Quantum Error Mitigation by Global Randomized Error Cancellation for Adiabatic Evolution in the Schwinger Model

TL;DR

This paper introduces an extension of the global randomized error cancellation method for quantum error mitigation, demonstrating its effectiveness in adiabatic evolution of the Schwinger model on noisy quantum devices, with improved accuracy and efficiency.

Contribution

The paper presents a novel application of adiabatic GREC to the Schwinger model, showing successful transfer of error mitigation across parameter regimes and phases, with better performance than ZNE.

Findings

Adiabatic GREC reduces errors more effectively than ZNE.

Error mitigation transfers between different parameter regimes and phases.
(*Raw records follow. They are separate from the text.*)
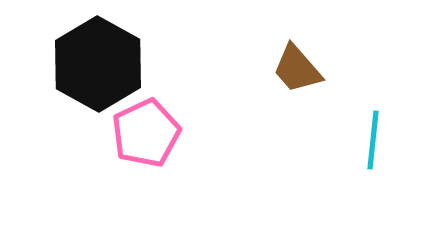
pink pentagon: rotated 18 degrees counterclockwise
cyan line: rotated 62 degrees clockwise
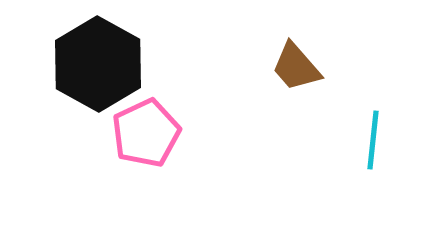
brown trapezoid: moved 1 px left, 2 px up
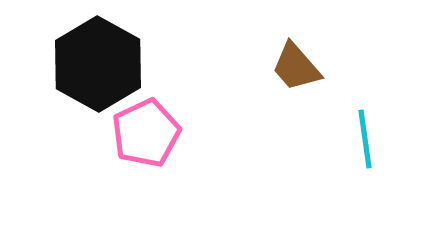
cyan line: moved 8 px left, 1 px up; rotated 14 degrees counterclockwise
Adiabatic GREC can be more resource-efficient than existing methods.

Abstract

We extend the global randomized error cancellation (GREC) method for quantum error mitigation (QEM) in an application to adiabatic evolution of states on a noisy quantum device. We apply the adiabatic GREC method to the evolution of eigenstates in the lattice Schwinger model on a simulated quantum device with custom noise. Our results suggest that the corresponding QEM learned in one parameter regime of the model successfully transfers to a different parameter regime. In particular, our findings indicate that it transfers between different phases of the model. We observe that adiabatic GREC produces a smaller error than zero noise extrapolation (ZNE). Furthermore, in general, adiabatic GREC can be more cost-efficient in terms of the total number of gates used for the simulations. We comment on approaches to further reduce the necessary quantum computational resources. We also outline extensions of the introduced adiabatic GREC QEM method.